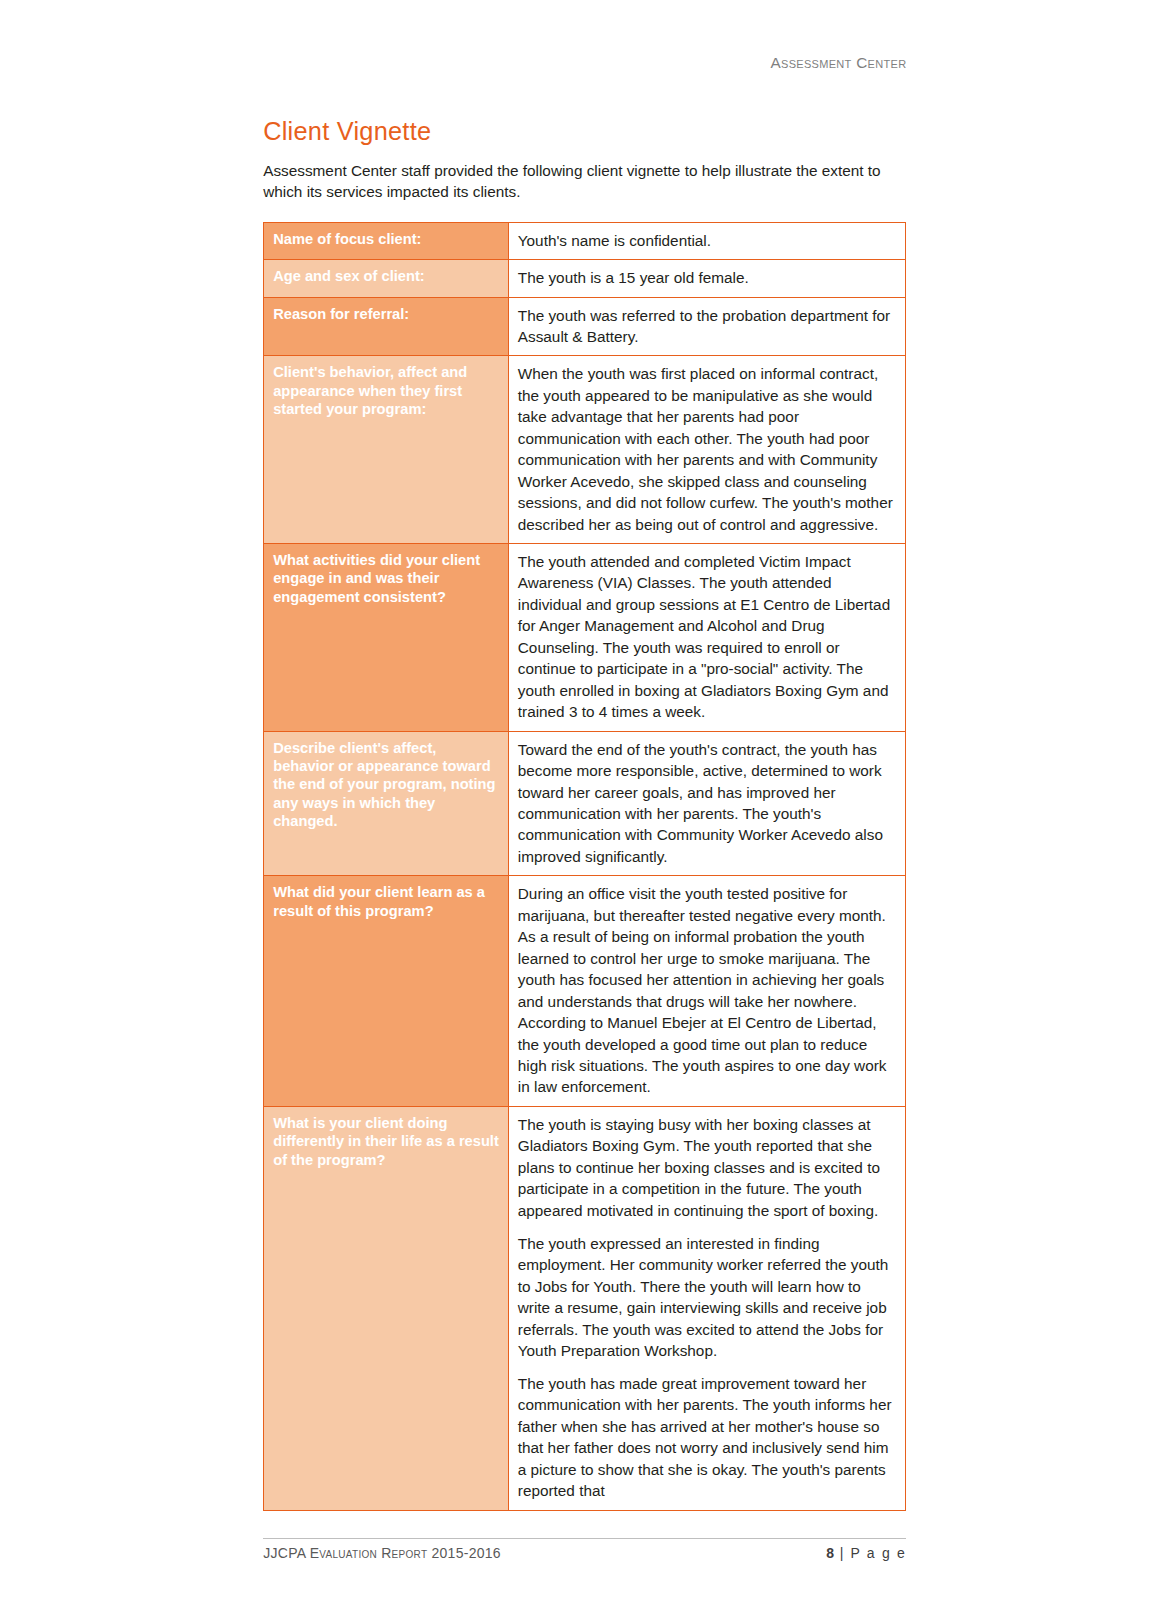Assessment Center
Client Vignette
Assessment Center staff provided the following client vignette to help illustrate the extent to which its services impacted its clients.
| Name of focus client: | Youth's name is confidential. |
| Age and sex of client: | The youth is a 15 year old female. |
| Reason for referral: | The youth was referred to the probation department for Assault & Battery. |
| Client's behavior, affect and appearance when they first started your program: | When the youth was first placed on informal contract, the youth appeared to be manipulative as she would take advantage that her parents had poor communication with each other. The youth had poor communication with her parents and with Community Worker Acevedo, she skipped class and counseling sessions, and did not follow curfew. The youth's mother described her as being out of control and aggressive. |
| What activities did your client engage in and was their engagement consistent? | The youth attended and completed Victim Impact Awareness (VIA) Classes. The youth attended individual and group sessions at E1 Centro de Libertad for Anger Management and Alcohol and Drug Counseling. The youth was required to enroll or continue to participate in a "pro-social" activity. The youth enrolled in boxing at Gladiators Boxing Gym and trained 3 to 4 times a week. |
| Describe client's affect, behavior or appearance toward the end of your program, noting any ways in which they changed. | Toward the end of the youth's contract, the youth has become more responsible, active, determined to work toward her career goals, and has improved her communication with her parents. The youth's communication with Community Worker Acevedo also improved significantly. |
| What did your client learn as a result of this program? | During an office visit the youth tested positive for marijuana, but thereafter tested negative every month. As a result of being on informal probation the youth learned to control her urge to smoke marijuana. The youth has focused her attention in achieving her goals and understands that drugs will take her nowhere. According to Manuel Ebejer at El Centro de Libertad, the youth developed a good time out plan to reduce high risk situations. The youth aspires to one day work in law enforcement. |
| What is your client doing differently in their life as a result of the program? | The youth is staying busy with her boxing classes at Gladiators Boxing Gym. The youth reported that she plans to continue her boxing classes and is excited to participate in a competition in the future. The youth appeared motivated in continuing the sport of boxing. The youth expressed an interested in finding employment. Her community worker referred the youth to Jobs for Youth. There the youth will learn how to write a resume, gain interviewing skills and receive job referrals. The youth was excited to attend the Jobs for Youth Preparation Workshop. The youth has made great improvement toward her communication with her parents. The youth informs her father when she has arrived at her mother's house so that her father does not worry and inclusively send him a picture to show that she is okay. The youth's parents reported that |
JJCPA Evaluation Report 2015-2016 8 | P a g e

*Exercise description*:
Would you please repeat the entries above verbatim, excluding each picture?

*Response to the task*:
Assessment Center
Client Vignette
Assessment Center staff provided the following client vignette to help illustrate the extent to which its services impacted its clients.
| Name of focus client: | Youth's name is confidential. |
| Age and sex of client: | The youth is a 15 year old female. |
| Reason for referral: | The youth was referred to the probation department for Assault & Battery. |
| Client's behavior, affect and appearance when they first started your program: | When the youth was first placed on informal contract, the youth appeared to be manipulative as she would take advantage that her parents had poor communication with each other. The youth had poor communication with her parents and with Community Worker Acevedo, she skipped class and counseling sessions, and did not follow curfew. The youth's mother described her as being out of control and aggressive. |
| What activities did your client engage in and was their engagement consistent? | The youth attended and completed Victim Impact Awareness (VIA) Classes. The youth attended individual and group sessions at E1 Centro de Libertad for Anger Management and Alcohol and Drug Counseling. The youth was required to enroll or continue to participate in a "pro-social" activity. The youth enrolled in boxing at Gladiators Boxing Gym and trained 3 to 4 times a week. |
| Describe client's affect, behavior or appearance toward the end of your program, noting any ways in which they changed. | Toward the end of the youth's contract, the youth has become more responsible, active, determined to work toward her career goals, and has improved her communication with her parents. The youth's communication with Community Worker Acevedo also improved significantly. |
| What did your client learn as a result of this program? | During an office visit the youth tested positive for marijuana, but thereafter tested negative every month. As a result of being on informal probation the youth learned to control her urge to smoke marijuana. The youth has focused her attention in achieving her goals and understands that drugs will take her nowhere. According to Manuel Ebejer at El Centro de Libertad, the youth developed a good time out plan to reduce high risk situations. The youth aspires to one day work in law enforcement. |
| What is your client doing differently in their life as a result of the program? | The youth is staying busy with her boxing classes at Gladiators Boxing Gym. The youth reported that she plans to continue her boxing classes and is excited to participate in a competition in the future. The youth appeared motivated in continuing the sport of boxing. The youth expressed an interested in finding employment. Her community worker referred the youth to Jobs for Youth. There the youth will learn how to write a resume, gain interviewing skills and receive job referrals. The youth was excited to attend the Jobs for Youth Preparation Workshop. The youth has made great improvement toward her communication with her parents. The youth informs her father when she has arrived at her mother's house so that her father does not worry and inclusively send him a picture to show that she is okay. The youth's parents reported that |
JJCPA Evaluation Report 2015-2016 8 | P a g e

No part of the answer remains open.